Your task: Can you render every line of the records below as one numbered list, skipping blank lines and leaving out the pictures?

◇ ◇ ◇ ◇ ◇ ◇ ◇

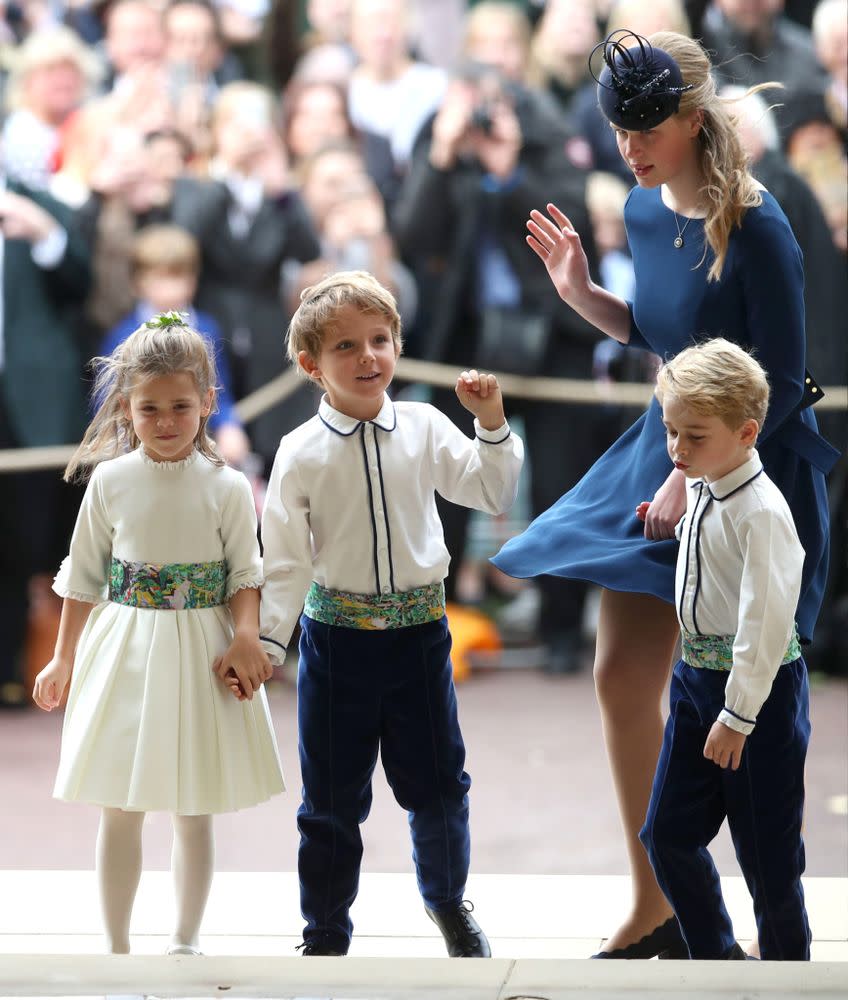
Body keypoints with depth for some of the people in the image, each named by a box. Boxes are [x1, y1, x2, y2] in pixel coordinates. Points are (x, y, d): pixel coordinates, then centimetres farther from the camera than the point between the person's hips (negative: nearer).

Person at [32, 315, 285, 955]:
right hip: (125, 654, 1)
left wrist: (246, 637, -19)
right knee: (119, 812, 4)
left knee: (193, 814, 7)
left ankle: (186, 940, 21)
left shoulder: (227, 488, -6)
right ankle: (117, 946, 15)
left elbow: (246, 576, -1)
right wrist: (64, 660, 10)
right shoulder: (110, 481, -2)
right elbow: (84, 578, 6)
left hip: (200, 654, -1)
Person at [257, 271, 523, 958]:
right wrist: (264, 641, -12)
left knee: (437, 781, 11)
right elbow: (285, 559, -5)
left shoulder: (424, 429, -1)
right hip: (337, 636, -2)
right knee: (333, 796, 7)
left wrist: (491, 422, -8)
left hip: (419, 632, 2)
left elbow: (493, 494, 4)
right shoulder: (302, 452, -7)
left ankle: (447, 900, 36)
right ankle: (326, 932, 23)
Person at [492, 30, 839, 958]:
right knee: (622, 675, 7)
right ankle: (653, 909, 20)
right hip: (668, 438, 8)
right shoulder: (644, 210, 3)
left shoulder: (754, 227, -20)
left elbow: (781, 384, -18)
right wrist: (581, 293, 2)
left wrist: (695, 478, -19)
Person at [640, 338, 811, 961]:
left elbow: (767, 618, -25)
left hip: (761, 685, -9)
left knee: (766, 848, 3)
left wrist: (737, 715, -23)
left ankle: (787, 962, 20)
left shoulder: (759, 511, -23)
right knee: (668, 832, 11)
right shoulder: (699, 489, 3)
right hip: (697, 675, 9)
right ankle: (715, 956, 27)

◇ ◇ ◇ ◇ ◇ ◇ ◇

Problem solution:
1. Body keypoints with depth for some of the people in the image, each named by a box. Boxes are [x1, y1, x2, y2] in pixel coordinates. Points are (x, y, d): pixel coordinates, then centimetres farther from the camera than the point between the person's hips (negative: nearer).
2. Person at [32, 315, 285, 955]:
3. right hip: (125, 654, 1)
4. left wrist: (246, 637, -19)
5. right knee: (119, 812, 4)
6. left knee: (193, 814, 7)
7. left ankle: (186, 940, 21)
8. left shoulder: (227, 488, -6)
9. right ankle: (117, 946, 15)
10. left elbow: (246, 576, -1)
11. right wrist: (64, 660, 10)
12. right shoulder: (110, 481, -2)
13. right elbow: (84, 578, 6)
14. left hip: (200, 654, -1)
15. Person at [257, 271, 523, 958]:
16. right wrist: (264, 641, -12)
17. left knee: (437, 781, 11)
18. right elbow: (285, 559, -5)
19. left shoulder: (424, 429, -1)
20. right hip: (337, 636, -2)
21. right knee: (333, 796, 7)
22. left wrist: (491, 422, -8)
23. left hip: (419, 632, 2)
24. left elbow: (493, 494, 4)
25. right shoulder: (302, 452, -7)
26. left ankle: (447, 900, 36)
27. right ankle: (326, 932, 23)
28. Person at [492, 30, 839, 958]:
29. right knee: (622, 675, 7)
30. right ankle: (653, 909, 20)
31. right hip: (668, 438, 8)
32. right shoulder: (644, 210, 3)
33. left shoulder: (754, 227, -20)
34. left elbow: (781, 384, -18)
35. right wrist: (581, 293, 2)
36. left wrist: (695, 478, -19)
37. Person at [640, 338, 811, 961]:
38. left elbow: (767, 618, -25)
39. left hip: (761, 685, -9)
40. left knee: (766, 848, 3)
41. left wrist: (737, 715, -23)
42. left ankle: (787, 962, 20)
43. left shoulder: (759, 511, -23)
44. right knee: (668, 832, 11)
45. right shoulder: (699, 489, 3)
46. right hip: (697, 675, 9)
47. right ankle: (715, 956, 27)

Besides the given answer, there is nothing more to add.